Stop Calling Guitarists "Fake": The Internet's Witch Hunt Against Anyone Who Plays Better Than You
By GuitarTabs.blog ·
The internet's witch hunt against "fake" guitarists has gone too far. Here's how to spot actual fraud—and why jealousy isn't the same as truth.
Alright, listen. I've been watching this "fake guitarist" witch hunt blow up all over TikTok and Reddit, and I'm telling you straight—the guitar community is embarrassing itself.
Some of it's legit. Yeah, Giacomo Turra got caught stealing performances and lip-syncing. That dude deserves the heat. But then the internet went full Salem, and now people are accusing actual virtuosos like Ichika Nito of being "fake" because... what? His fingers move too fast? His editing is too clean? His performances are too good?
Here's the thing nobody wants to admit: The internet hates excellence. It makes people uncomfortable. So instead of saying "Wow, that's incredible," we say "That's impossible. You must be cheating."
The "Fake" Accusation Is Just Jealousy With a Moral Coat of Paint
Let me break this down. When someone posts a one-take, unedited performance of a technically insane piece, and the first response is "FAKE," what you're really hearing is: "I can't do that, so you can't either."
I've spent twenty years in studios and on stages. I've watched session players nail takes that would make your head spin. I've seen kids with six months of practice pull off things that should take years. You know what separates them from the "fakes"? They actually put in the work. They don't post it once and disappear—they post it again, and again, in different rooms, on different guitars, live at venues.
The real tells of a fake guitarist aren't hard to spot:
- Hand position is completely wrong for what you're hearing. (Like the vibrato hand that's not even touching the fretboard.)
- The timing doesn't match the audio. Their fingers are moving half a second behind the notes.
- They never play it the same way twice. Every video is a different angle, a different edit, a different "perfect take."
- They disappear when asked to prove it live. If you can't play it on a stage with a single camera, you're faking.

Material provided:
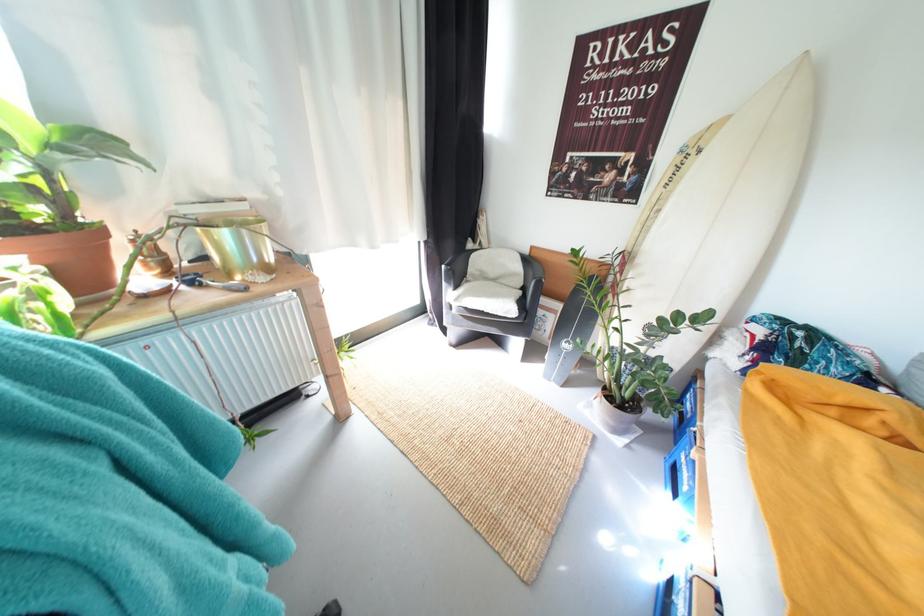
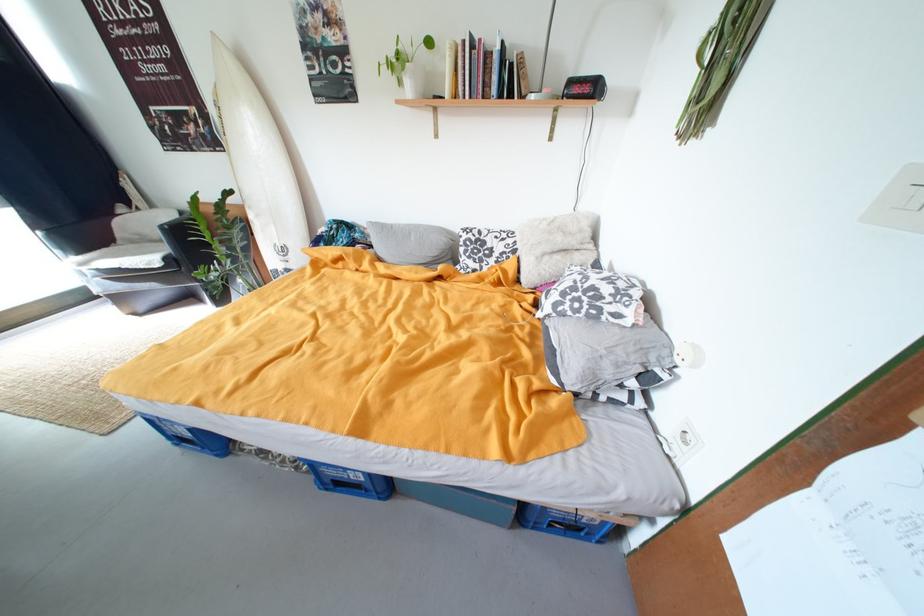
Where in the second image is the point corresponding to (697,155) from the first image?

(225, 108)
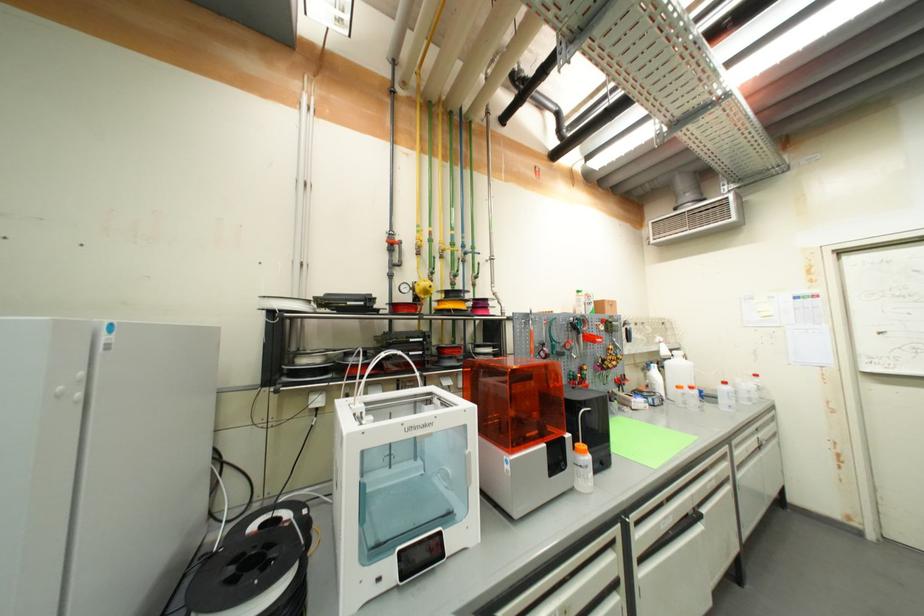
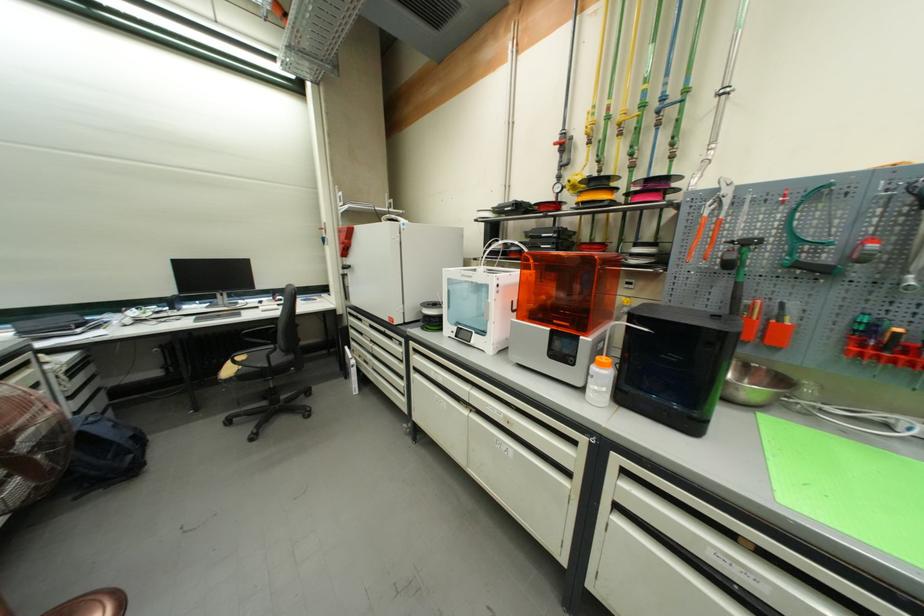
In the second image, find the point that corresponds to (594,411) in the first image.

(651, 331)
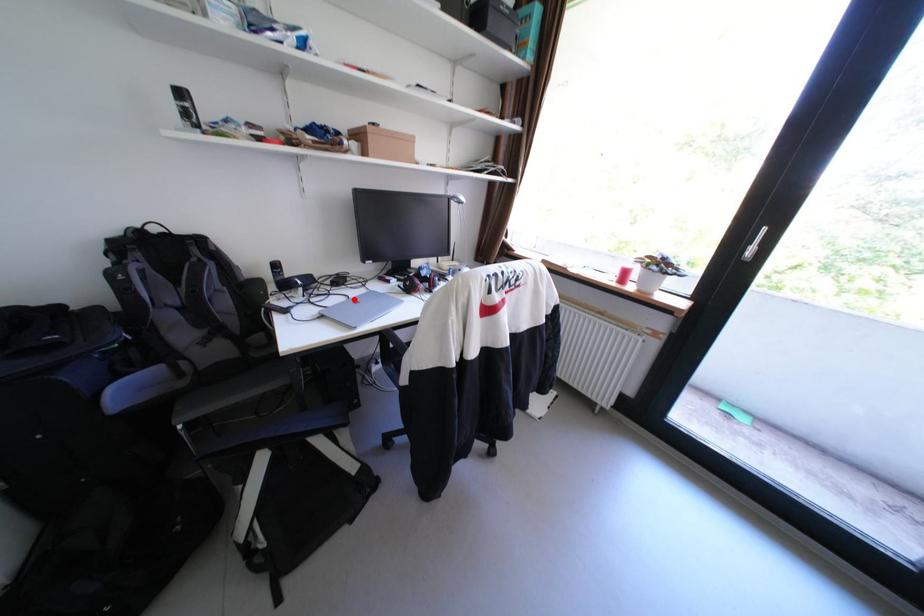
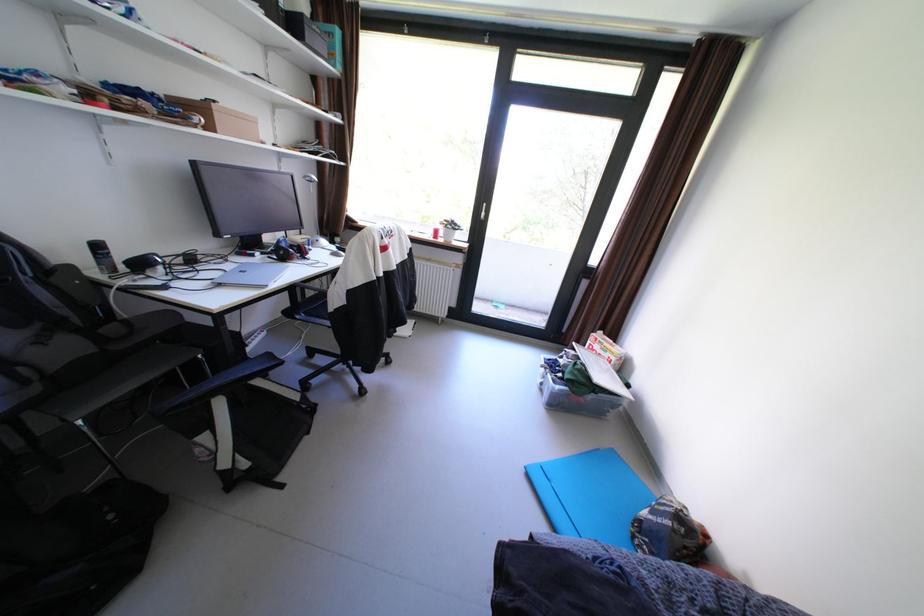
Question: I am providing you with two images of the same scene from different viewpoints. A red point is marked on the first image. At the location where the point appears in image 1, is it still visible in image 2?

Choices:
 (A) Yes
 (B) No

Answer: (A)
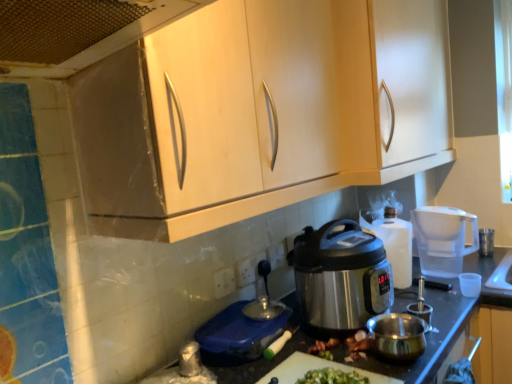
Question: Does white plastic power outlet at center, which appears as the 1th power outlet when viewed from the left, lie in front of white plastic power outlet at center, the third power outlet in the front-to-back sequence?

Choices:
 (A) no
 (B) yes

Answer: (B)

Question: Does white plastic power outlet at center, arranged as the third power outlet when viewed from the back, appear on the left side of white plastic power outlet at center, marked as the 3th power outlet in a left-to-right arrangement?

Choices:
 (A) yes
 (B) no

Answer: (A)

Question: Considering the relative positions of white plastic power outlet at center, which ranks as the 1th power outlet in front-to-back order, and white plastic power outlet at center, marked as the first power outlet in a back-to-front arrangement, in the image provided, is white plastic power outlet at center, which ranks as the 1th power outlet in front-to-back order, behind white plastic power outlet at center, marked as the first power outlet in a back-to-front arrangement,?

Choices:
 (A) yes
 (B) no

Answer: (B)

Question: Can you confirm if white plastic power outlet at center, which appears as the 1th power outlet when viewed from the left, is thinner than white plastic power outlet at center, the third power outlet in the front-to-back sequence?

Choices:
 (A) yes
 (B) no

Answer: (B)

Question: Is white plastic power outlet at center, marked as the first power outlet in a back-to-front arrangement, at the back of white plastic power outlet at center, which ranks as the 1th power outlet in front-to-back order?

Choices:
 (A) yes
 (B) no

Answer: (B)

Question: From the image's perspective, is satin metallic pressure cooker at center, placed as the third appliance when sorted from left to right, above or below satin silver pot at center, arranged as the third appliance when viewed from the back?

Choices:
 (A) below
 (B) above

Answer: (B)

Question: Considering the positions of satin metallic pressure cooker at center, the second appliance from the right, and satin silver pot at center, arranged as the second appliance when viewed from the front, in the image, is satin metallic pressure cooker at center, the second appliance from the right, taller or shorter than satin silver pot at center, arranged as the second appliance when viewed from the front,?

Choices:
 (A) tall
 (B) short

Answer: (A)

Question: Looking at the image, does satin metallic pressure cooker at center, the second appliance from the right, seem bigger or smaller compared to satin silver pot at center, arranged as the second appliance when viewed from the front?

Choices:
 (A) small
 (B) big

Answer: (B)

Question: From a real-world perspective, is satin metallic pressure cooker at center, placed as the third appliance when sorted from left to right, positioned above or below satin silver pot at center, arranged as the third appliance when viewed from the back?

Choices:
 (A) above
 (B) below

Answer: (A)

Question: From the image's perspective, is matte wood cabinet at upper center, the 1th cabinetry when ordered from back to front, above or below white plastic power outlet at center, the second power outlet viewed from the right?

Choices:
 (A) below
 (B) above

Answer: (B)

Question: Is matte wood cabinet at upper center, the 1th cabinetry when ordered from back to front, to the left or to the right of white plastic power outlet at center, the second power outlet viewed from the right, in the image?

Choices:
 (A) left
 (B) right

Answer: (B)

Question: From a real-world perspective, relative to white plastic power outlet at center, the second power outlet positioned from the back, is matte wood cabinet at upper center, the 1th cabinetry when ordered from back to front, vertically above or below?

Choices:
 (A) above
 (B) below

Answer: (A)

Question: Based on their sizes in the image, would you say matte wood cabinet at upper center, positioned as the 2th cabinetry in front-to-back order, is bigger or smaller than white plastic power outlet at center, the second power outlet positioned from the back?

Choices:
 (A) small
 (B) big

Answer: (B)

Question: Is point (365, 152) closer or farther from the camera than point (218, 283)?

Choices:
 (A) closer
 (B) farther

Answer: (B)

Question: From a real-world perspective, is matte wood cabinets at upper center, which is counted as the 2th cabinetry, starting from the back, above or below white plastic power outlet at center, the 3th power outlet from the right?

Choices:
 (A) below
 (B) above

Answer: (B)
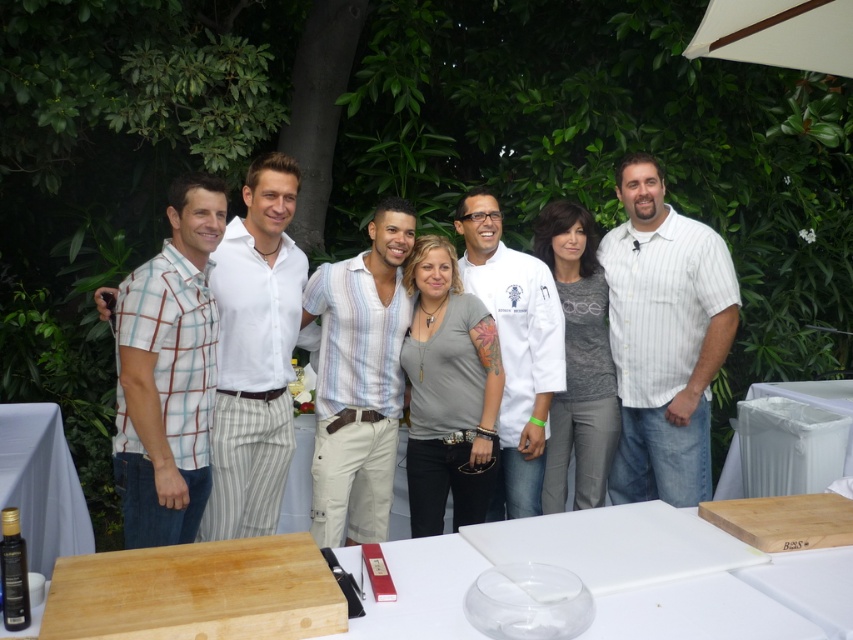
You are standing in the garden where the group is posing. You need to place a new decorative item exactly at the point where the wooden cutting board at lower center is located. What are the coordinates of this point?

The wooden cutting board at lower center is located at point (624, 577).

In the scene shown: In the group photo, there are two people wearing cotton shirts at the center. The striped cotton shirt at center and the gray cotton shirt at center. Which one is positioned to the left?

The striped cotton shirt at center is to the left of the gray cotton shirt at center.

You are at a social gathering in a garden and notice two people wearing white chef coat at center and gray cotton shirt at center. Which one is positioned to the left?

The white chef coat at center is to the left of the gray cotton shirt at center.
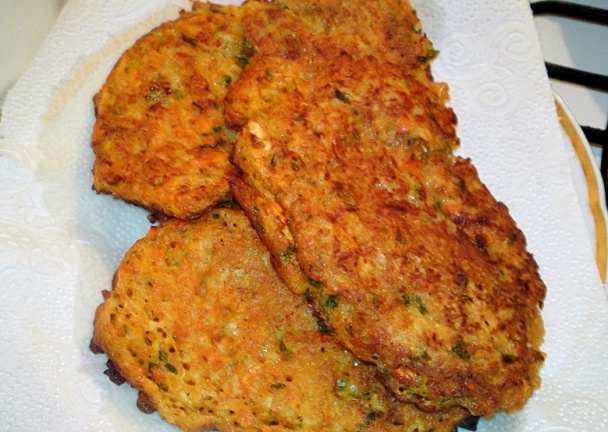
Where is `white paper towel with grease on it`? The width and height of the screenshot is (608, 432). white paper towel with grease on it is located at coordinates (111, 270).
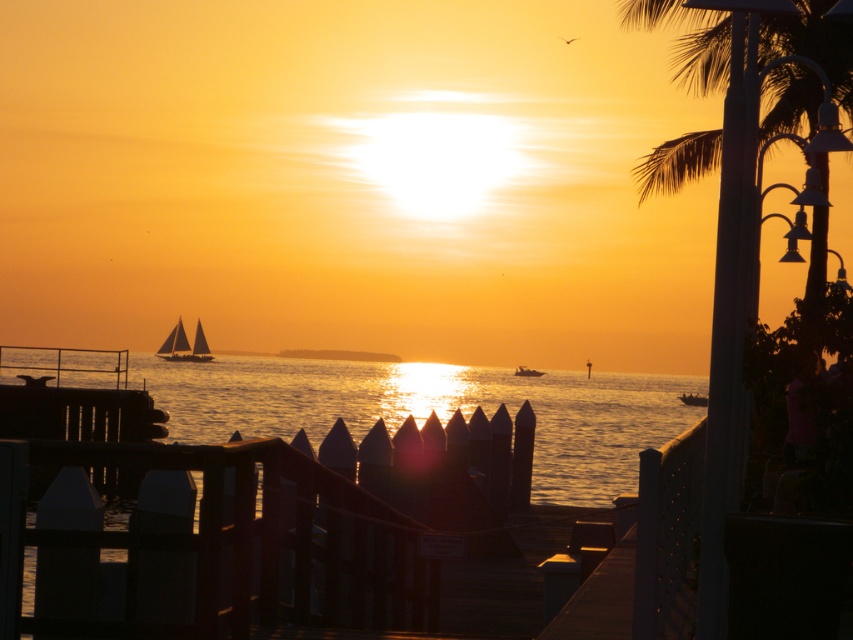
Is glistening water at center wider than smooth wooden boat at center?

Yes.

Does glistening water at center have a larger size compared to smooth wooden boat at center?

Yes.

Between point (305, 406) and point (701, 401), which one is positioned behind?

Point (701, 401)

Find the location of a particular element. The height and width of the screenshot is (640, 853). glistening water at center is located at coordinates (431, 408).

Which of these two, matte black sailboat at left or metallic silver boat at center, stands taller?

matte black sailboat at left

Measure the distance between matte black sailboat at left and camera.

matte black sailboat at left and camera are 310.96 feet apart from each other.

Is point (177, 336) positioned in front of point (532, 371)?

Yes, it is.

This screenshot has width=853, height=640. Find the location of `matte black sailboat at left`. matte black sailboat at left is located at coordinates (184, 346).

Who is positioned more to the left, green leafy palm tree at upper right or metallic silver boat at center?

From the viewer's perspective, metallic silver boat at center appears more on the left side.

Describe the element at coordinates (688, 38) in the screenshot. I see `green leafy palm tree at upper right` at that location.

The width and height of the screenshot is (853, 640). I want to click on green leafy palm tree at upper right, so click(x=688, y=38).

Tasks to complete:
1) Pick out every line in the records that contains the string "leafy", and copy each one. Case counts.
2) Carry on the piece about accusations against "fake" guitarists from the point where it stops.

Expected results:
1)
Who is positioned more to the left, green leafy palm tree at upper right or metallic silver boat at center?
Describe the element at coordinates (688, 38) in the screenshot. I see `green leafy palm tree at upper right` at that location.
The width and height of the screenshot is (853, 640). I want to click on green leafy palm tree at upper right, so click(x=688, y=38).

2)
But here's what's not a tell: Clean editing. Good lighting. Playing fast. Playing technically difficult music.
The Real Problem: We've Confused "Impressive" With "Suspicious"
Ichika Nito didn't become one of the most respected guitarists on the internet because he's faking it. He became that because he can actually play. And yeah, his videos are slick—good production, good angles, good sound. That's not cheating. That's just... being professional.
When you accuse someone of being fake just because their performance is *too good*, you're saying: "I don't believe excellence is possible." And that's a you problem, not a them problem.
Here's What Actually Matters
Stop caring about whether the guitarist is "real." Start asking:
- Can they play it live? That's the only test that matters.
- Are they being honest about their process? Do they show the work, or just the result?
- Does the performance inspire me to pick up the guitar? If yes, it's real enough.
I don't care if Ichika Nito uses seventeen takes to get one perfect video. I don't care if he edits the audio or the video. If he can walk on stage and play that piece live in front of a thousand people, he's earned the right to call himself a guitarist. *(And he has, by the way—I've seen the footage.)*
The gatekeepers who spend their time in the comments accusing people of being "fake"? They're not protecting the integrity of the instrument. They're protecting their own ego from the reality that some people are better than them.
The Secret Sauce Here Is Simple
If you want to know if someone's actually a guitarist, don't watch their TikTok. Watch them play live. In a room with one camera. No edits. Just them and the guitar.
Everything else is just noise.
Yeah, call out the actual frauds—the people stealing other people's performances, the lip-syncers, the posers. But stop accusing brilliant musicians of being "fake" just because they're better than you. That's not integrity. That's insecurity.
Now go make some noise.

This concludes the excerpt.